The smallest even composite number is 4 (factors: 1, 2, 4). The smallest odd composite number is 9 (factors: 1, 3, 9).
6. Why are the numbers 0 and 1 considered neither prime nor composite?
The numbers 0 and 1 are special cases that do not fit the definitions of prime or composite numbers.
- The number 1: It has only one factor, which is itself. The definition of a prime number requires exactly two distinct factors, and a composite number requires more than two. Since 1 does not meet either criterion, it is unique.
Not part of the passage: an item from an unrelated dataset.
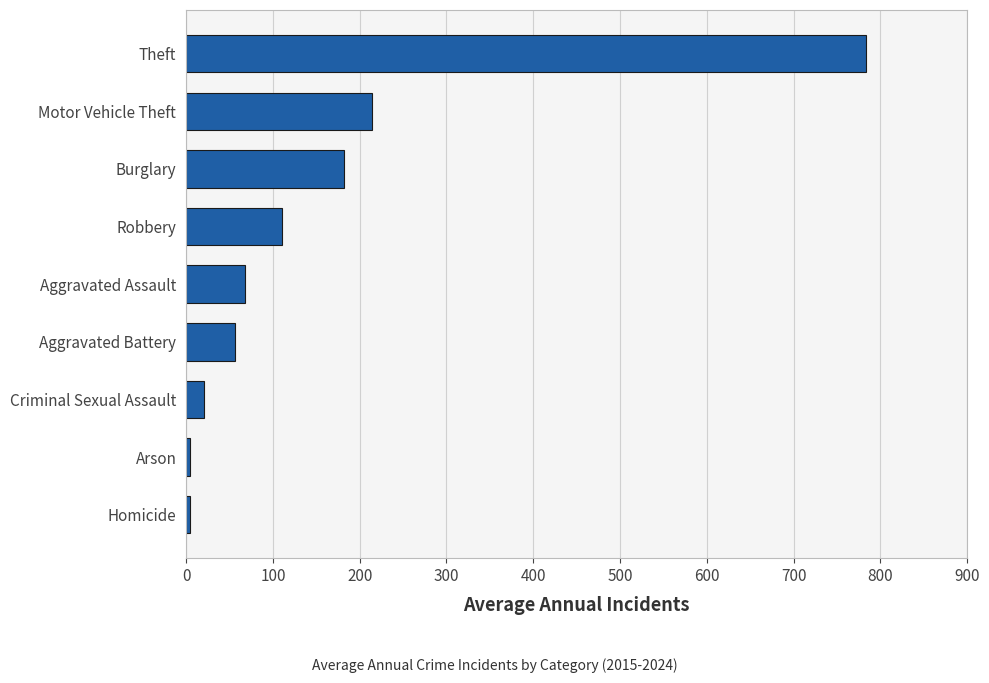

Is it true that the value at Motor Vehicle Theft is 213.9?

True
- The number 0: It can be divided by any non-zero integer, meaning it has an infinite number of factors, which breaks the fundamental rules of factorization used to define prime and composite numbers.
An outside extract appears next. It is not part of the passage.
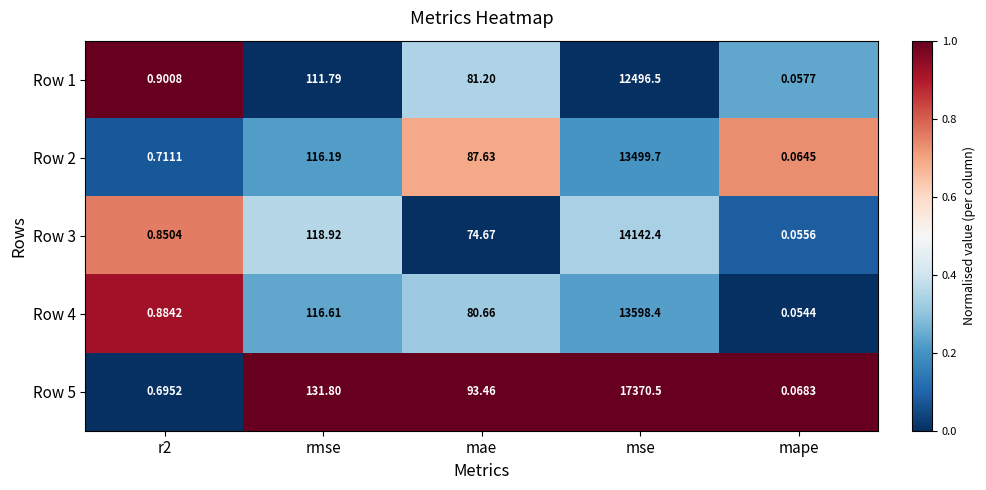

How many series are shown in this chart?

5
7. Are all even numbers composite? Explain with an example.
No, not all even numbers are composite. The number 2 is an even number, but it is prime. This is because its only factors are 1 and 2, fitting the definition of a prime number. Every other even number greater than 2 is composite because, in addition to being divisible by 1 and itself, it is also divisible by 2.
8. How is understanding composite numbers useful for learning other Maths concepts?
Understanding composite numbers is a foundational skill essential for more advanced topics. It is crucial for:
- Prime Factorisation: Breaking down composite numbers into a product of their prime factors is a key technique in number theory.
- HCF and LCM: Finding the Highest Common Factor (HCF) and Lowest Common Multiple (LCM) of numbers relies heavily on prime factorisation of composite numbers.
- Fractions: Simplifying fractions requires finding common factors, a skill directly related to understanding composite numbers.
9. How can you prove that an expression like 7 × 11 × 13 + 13 is a composite number without calculating the full value?
You can prove it is a composite number by using the distributive property to find its factors. The expression is 7 × 11 × 13 + 13. We can take 13 as a common factor: 13 × (7 × 11 + 1). This simplifies to 13 × (77 + 1) = 13 × 78. Since the original number can be expressed as a product of two integers (13 and 78), it has factors other than 1 and itself. Therefore, it is a composite number.